Diverges from the Supreme Court’s Kelo Decision: That’s what Board of County Com’rs of Muskogee County v. Lowery, 2006 WL 1233934 (Okla.), decided last Tuesday, appears to hold. I haven’t read the whole opinion yet, but here’s what seems to be a key excerpt (some paragraph breaks added):
To the extent that our determination may be interpreted as inconsistent with the U.S. Supreme Court’s holding in Kelo v. City of New London, today’s pronouncement is reached on the basis of Oklahoma’s own special constitutional eminent domain provisions, Art. 2, ยงยง 23 & 24 of the Oklahoma Constitution, which we conclude provide private property protection to Oklahoma citizens beyond that which is afforded them by the Fifth Amendment to the U.S. Constitution.
In other words, we determine that our state constitutional eminent domain provisions place more stringent limitation on governmental eminent domain power than the limitations imposed by the Fifth Amendment of the U.S. Constitution. We join other jurisdictions including Arizona, Arkansas, Florida, Illinois, South Carolina, Michigan, and Maine, which have reached similar determinations on state constitutional grounds. Other states have similarly restricted the government’s eminent domain power through state statute.

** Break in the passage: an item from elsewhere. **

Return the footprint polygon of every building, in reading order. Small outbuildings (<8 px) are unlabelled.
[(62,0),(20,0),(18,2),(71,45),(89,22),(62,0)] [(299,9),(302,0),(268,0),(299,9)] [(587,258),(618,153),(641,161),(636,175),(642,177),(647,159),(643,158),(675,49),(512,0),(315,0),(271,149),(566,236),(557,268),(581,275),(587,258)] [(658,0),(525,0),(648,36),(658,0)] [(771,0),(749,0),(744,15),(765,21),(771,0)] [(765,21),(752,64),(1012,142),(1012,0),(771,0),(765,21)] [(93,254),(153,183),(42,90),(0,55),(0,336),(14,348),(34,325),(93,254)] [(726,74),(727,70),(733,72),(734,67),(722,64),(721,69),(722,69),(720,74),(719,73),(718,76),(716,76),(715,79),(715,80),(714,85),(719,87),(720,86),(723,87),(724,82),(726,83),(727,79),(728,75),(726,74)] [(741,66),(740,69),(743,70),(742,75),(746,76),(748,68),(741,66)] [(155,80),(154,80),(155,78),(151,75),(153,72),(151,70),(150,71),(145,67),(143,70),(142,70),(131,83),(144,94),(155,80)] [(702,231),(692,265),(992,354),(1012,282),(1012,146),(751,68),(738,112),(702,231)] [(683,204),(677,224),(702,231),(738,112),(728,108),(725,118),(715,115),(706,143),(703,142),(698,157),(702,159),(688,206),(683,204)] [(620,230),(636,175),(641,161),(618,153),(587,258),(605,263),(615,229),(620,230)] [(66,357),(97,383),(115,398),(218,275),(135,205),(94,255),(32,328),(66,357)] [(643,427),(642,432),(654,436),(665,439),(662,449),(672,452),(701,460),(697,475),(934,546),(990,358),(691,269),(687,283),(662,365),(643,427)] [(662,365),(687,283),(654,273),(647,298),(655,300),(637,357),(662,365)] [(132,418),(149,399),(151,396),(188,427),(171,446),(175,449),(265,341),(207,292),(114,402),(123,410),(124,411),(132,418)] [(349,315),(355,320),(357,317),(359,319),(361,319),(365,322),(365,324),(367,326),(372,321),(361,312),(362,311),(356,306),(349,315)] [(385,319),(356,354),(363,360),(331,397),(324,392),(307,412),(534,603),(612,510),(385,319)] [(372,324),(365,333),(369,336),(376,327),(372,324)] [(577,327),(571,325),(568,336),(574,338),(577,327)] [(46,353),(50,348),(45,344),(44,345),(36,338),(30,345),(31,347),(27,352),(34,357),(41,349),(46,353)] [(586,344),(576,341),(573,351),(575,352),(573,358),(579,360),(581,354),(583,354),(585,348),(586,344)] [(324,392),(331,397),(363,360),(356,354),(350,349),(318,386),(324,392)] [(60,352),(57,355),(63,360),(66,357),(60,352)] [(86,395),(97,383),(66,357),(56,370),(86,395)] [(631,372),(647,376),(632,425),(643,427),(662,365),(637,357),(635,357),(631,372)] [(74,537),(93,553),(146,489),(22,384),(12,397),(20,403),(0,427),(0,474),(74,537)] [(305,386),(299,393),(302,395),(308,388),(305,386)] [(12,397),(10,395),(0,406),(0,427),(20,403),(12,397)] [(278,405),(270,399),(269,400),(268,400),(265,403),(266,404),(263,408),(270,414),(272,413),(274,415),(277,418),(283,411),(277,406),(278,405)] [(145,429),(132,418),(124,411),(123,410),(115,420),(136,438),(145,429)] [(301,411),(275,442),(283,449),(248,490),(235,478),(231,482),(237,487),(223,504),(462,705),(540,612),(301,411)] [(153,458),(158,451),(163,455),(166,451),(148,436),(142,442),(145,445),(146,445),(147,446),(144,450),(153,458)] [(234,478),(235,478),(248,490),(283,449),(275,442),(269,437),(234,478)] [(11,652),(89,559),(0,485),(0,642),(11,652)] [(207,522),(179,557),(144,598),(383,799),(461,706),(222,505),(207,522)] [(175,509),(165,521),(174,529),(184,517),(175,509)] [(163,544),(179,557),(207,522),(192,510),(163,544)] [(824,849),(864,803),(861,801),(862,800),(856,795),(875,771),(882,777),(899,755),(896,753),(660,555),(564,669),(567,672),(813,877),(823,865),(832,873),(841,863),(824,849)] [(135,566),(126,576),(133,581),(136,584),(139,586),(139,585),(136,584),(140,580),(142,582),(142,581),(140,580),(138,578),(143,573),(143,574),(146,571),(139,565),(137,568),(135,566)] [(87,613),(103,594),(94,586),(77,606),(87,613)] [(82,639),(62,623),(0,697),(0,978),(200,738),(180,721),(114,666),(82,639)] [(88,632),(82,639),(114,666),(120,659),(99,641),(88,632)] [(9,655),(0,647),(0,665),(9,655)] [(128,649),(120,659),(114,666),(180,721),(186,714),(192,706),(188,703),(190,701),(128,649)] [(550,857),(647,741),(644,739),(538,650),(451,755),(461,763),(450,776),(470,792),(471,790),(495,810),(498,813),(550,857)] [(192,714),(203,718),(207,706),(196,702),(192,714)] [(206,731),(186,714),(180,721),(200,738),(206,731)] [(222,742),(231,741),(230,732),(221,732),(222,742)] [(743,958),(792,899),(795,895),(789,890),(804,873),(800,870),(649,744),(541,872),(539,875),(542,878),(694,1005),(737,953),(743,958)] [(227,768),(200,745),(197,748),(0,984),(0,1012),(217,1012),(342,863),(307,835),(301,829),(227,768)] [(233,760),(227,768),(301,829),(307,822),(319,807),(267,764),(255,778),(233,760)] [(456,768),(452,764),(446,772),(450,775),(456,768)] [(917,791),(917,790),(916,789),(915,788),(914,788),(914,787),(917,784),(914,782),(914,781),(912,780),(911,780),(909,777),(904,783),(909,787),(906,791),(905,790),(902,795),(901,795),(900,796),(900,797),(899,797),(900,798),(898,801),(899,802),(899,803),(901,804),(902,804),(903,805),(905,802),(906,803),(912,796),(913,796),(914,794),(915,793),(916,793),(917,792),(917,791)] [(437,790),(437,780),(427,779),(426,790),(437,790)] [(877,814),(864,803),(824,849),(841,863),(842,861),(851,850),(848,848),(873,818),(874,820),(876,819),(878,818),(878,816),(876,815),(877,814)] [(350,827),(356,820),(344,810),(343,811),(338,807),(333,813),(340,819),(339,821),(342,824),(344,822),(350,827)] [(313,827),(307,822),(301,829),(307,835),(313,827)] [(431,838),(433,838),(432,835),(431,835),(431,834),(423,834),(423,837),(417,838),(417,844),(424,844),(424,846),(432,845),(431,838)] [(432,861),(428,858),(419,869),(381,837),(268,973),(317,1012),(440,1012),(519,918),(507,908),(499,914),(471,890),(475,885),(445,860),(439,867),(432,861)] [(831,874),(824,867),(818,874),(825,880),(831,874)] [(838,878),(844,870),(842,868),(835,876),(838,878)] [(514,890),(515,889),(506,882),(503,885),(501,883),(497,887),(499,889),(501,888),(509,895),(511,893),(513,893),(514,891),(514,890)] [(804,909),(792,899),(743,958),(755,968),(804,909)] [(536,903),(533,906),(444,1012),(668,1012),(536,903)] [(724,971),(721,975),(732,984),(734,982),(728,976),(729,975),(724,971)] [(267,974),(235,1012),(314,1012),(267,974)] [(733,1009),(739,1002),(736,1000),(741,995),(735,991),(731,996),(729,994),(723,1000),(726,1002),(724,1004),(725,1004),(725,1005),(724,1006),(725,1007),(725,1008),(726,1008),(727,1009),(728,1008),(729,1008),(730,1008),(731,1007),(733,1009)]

While the Takings Clause of the U.S. Constitution provides “nor shall private property be taken for public use without just compensation,” the Oklahoma Constitution places further restrictions by expressly stating “[n]o private property shall be taken or damaged for private use, with or without compensation.” That constitutional provision additionally expressly lists the exceptions for common law easements by necessity and drains for agricultural, mining and sanitary purposes. The proposed purpose of economic development, with its incidental enhancement of tax and employment benefits to the surrounding community, clearly does not fall within any of these categories of express constitutional exceptions to the general rule against the taking of private property for private use.
To permit the inclusion of economic development alone in the category of “public use” or “public purpose” would blur the line between “public” and “private” so as to render our constitutional limitations on the power of eminent domain a nullity. If property ownership in Oklahoma is to remain what the framers of our Constitution intended it to be, this we must not do.